Step 1: Identify and Transform the Differential Equation into Standard Homogeneous Form

We are given the differential equation: $x\frac{dy}{dx} - y = \sqrt{y^2 + 16x^2}$ Our goal is to isolate $\frac{dy}{dx}$ and express the right-hand side as a function of $\frac{y}{x}$.

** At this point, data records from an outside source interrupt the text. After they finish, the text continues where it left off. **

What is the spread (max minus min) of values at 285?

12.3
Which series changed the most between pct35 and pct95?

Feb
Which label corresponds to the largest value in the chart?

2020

• Isolate $\frac{dy}{dx}$: Add $y$ to both sides: $x\frac{dy}{dx} = y + \sqrt{y^2 + 16x^2}$
• Divide by $x$: Divide both sides by $x$, assuming $x \neq 0$: $\frac{dy}{dx} = \frac{y}{x} + \frac{\sqrt{y^2 + 16x^2}}{x}$
• Express the radical term as a function of $\frac{y}{x}$: Since the initial condition $y(1)=3$ implies $x$ is near 1, we can assume $x>0$. Therefore, $x = \sqrt{x^2}$. $\frac{dy}{dx} = \frac{y}{x} + \sqrt{\frac{y^2 + 16x^2}{x^2}}$
• Simplify the terms inside the square root: $\frac{dy}{dx} = \frac{y}{x} + \sqrt{\frac{y^2}{x^2} + 16}$ $\frac{dy}{dx} = \frac{y}{x} + \sqrt{\left(\frac{y}{x}\right)^2 + 16}$ This is now in the form $\frac{dy}{dx} = g\left(\frac{y}{x}\right)$, confirming it's a homogeneous differential equation.

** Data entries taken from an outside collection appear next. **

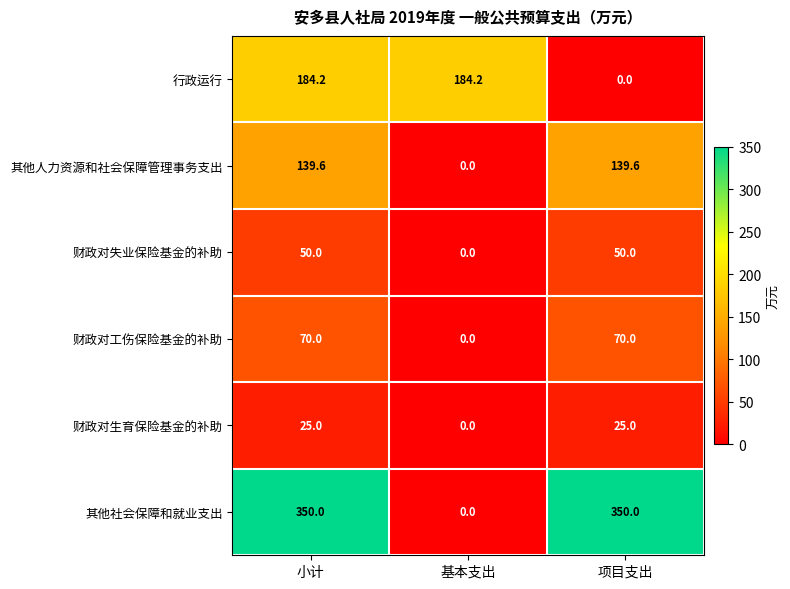

What is the total value across all series at 小计?

818.8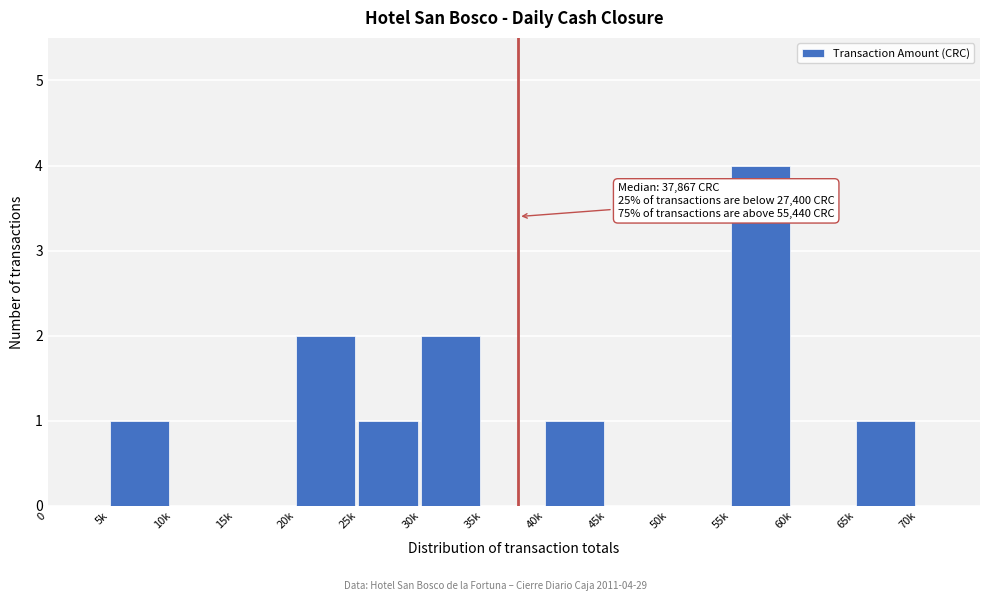

Reading right to left, transcribe all the data shown in this chart.

70k=0	65k=1	60k=0	55k=4	50k=0	45k=0	40k=1	35k=0	30k=2	25k=1	20k=2	15k=0	10k=0	5k=1	0=0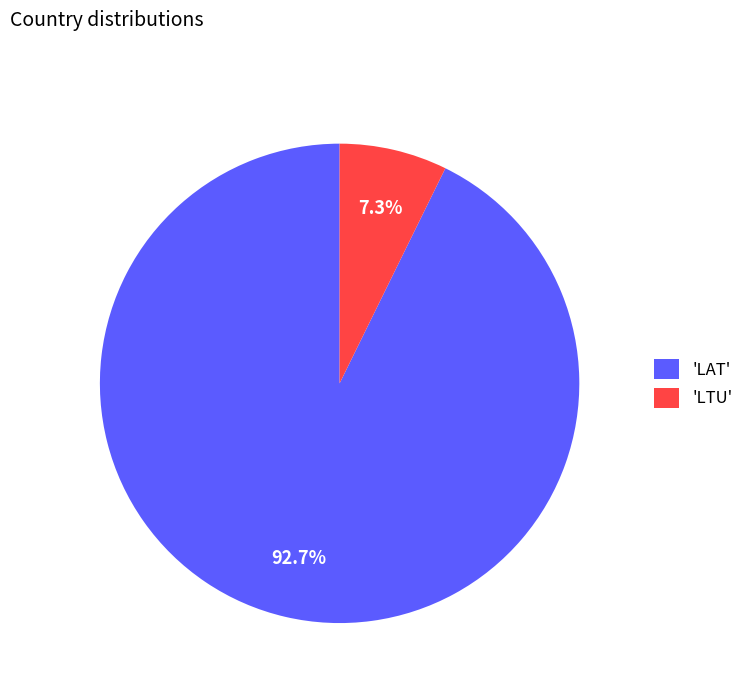

Which slice represents more than half of the pie?

'LAT'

Step 2: Apply the Substitution for Homogeneous Equations

Let $y = vx$. Then $\frac{dy}{dx} = v + x\frac{dv}{dx}$.

• Substitute $y=vx$ and $\frac{dy}{dx} = v + x\frac{dv}{dx}$ into the transformed differential equation: $v + x\frac{dv}{dx} = v + \sqrt{v^2 + 16}$
• Simplify the equation: $x\frac{dv}{dx} = \sqrt{v^2 + 16}$

Step 3: Separate Variables

Now we separate the variables to get all $v$ terms with $dv$ and all $x$ terms with $dx$.

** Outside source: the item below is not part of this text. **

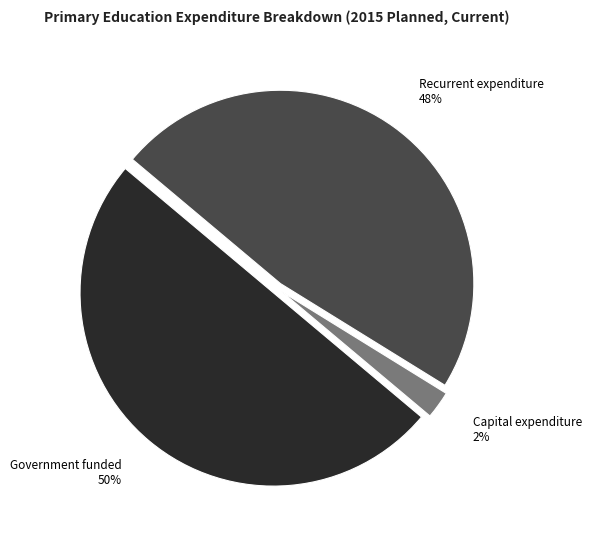

What is the majority slice?

Government funded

• Rearrange terms: Divide both sides by $\sqrt{v^2 + 16}$ and $x$: $\frac{dv}{\sqrt{v^2 + 16}} = \frac{dx}{x}$

Step 4: Integrate Both Sides

Integrate both sides of the separated equation.

• Left side integral: $\int \frac{dv}{\sqrt{v^2 + 16}} = \ln\left|v + \sqrt{v^2 + 16}\right| + C_1$
• Right side integral: $\int \frac{dx}{x} = \ln|x| + C_2$
• Combine and add constant of integration: $\ln\left|v + \sqrt{v^2 + 16}\right| = \ln|x| + \ln|C|$

Step 5: Simplify and Substitute Back $v = \frac{y}{x}$

• Use logarithm properties: $\ln\left|v + \sqrt{v^2 + 16}\right| = \ln|Cx|$
• Exponentiate both sides: $v + \sqrt{v^2 + 16} = Cx$
• Substitute back $v = \frac{y}{x}$: $\frac{y}{x} + \sqrt{\left(\frac{y}{x}\right)^2 + 16} = Cx$
• Simplify the term under the square root: $\frac{y}{x} + \sqrt{\frac{y^2 + 16x^2}{x^2}} = Cx$
• Simplify the square root: Since $x>0$, $\sqrt{x^2}=x$. $\frac{y}{x} + \frac{\sqrt{y^2 + 16x^2}}{x} = Cx$
• Multiply by x: $y + \sqrt{y^2 + 16x^2} = Cx^2$

Step 6: Use the Initial Condition to Find the Constant $C$

We are given $y(1) = 3$. Substitute $x=1$ and $y=3$ into the equation: $3 + \sqrt{3^2 + 16(1)^2} = C(1)^2$ $3 + \sqrt{9 + 16} = C$ $3 + \sqrt{25} = C$ $3 + 5 = C$ $C = 8$

Step 7: Write the Particular Solution

Substitute $C=8$ back into the equation: $y + \sqrt{y^2 + 16x^2} = 8x^2$

Step 8: Calculate $y(2)$

Substitute $x=2$ into the particular solution: $y + \sqrt{y^2 + 16(2)^2} = 8(2)^2$ $y + \sqrt{y^2 + 64} = 32$

• Isolate the square root: $\sqrt{y^2 + 64} = 32 - y$
• Square both sides: $y^2 + 64 = (32 - y)^2$ $y^2 + 64 = 1024 - 64y + y^2$
• Solve for $y$: $64 = 1024 - 64y$ $64y = 960$ $y = \frac{960}{64} = 15$
• Check for extraneous solutions: Since $32-y = 32-15 = 17 > 0$, the solution is valid.

Thus, $y(2) = 15$.

Common Mistakes & Tips

• Sign of x: When taking $x$ inside the square root, remember to consider the sign of $x$. In this case, the initial condition implied $x>0$.
• Extraneous Solutions: Always check for extraneous solutions when squaring both sides of an equation.
• Logarithm Properties: Remember and apply logarithm properties correctly to simplify the equations.

Summary

We solved the given homogeneous differential equation by using the substitution $y=vx$. This transformed the equation into a separable form, which we integrated and solved for $y$ using the initial condition. Finally, we calculated $y(2)$, which is 15.

The final answer is \boxed{15}, which corresponds to option (A).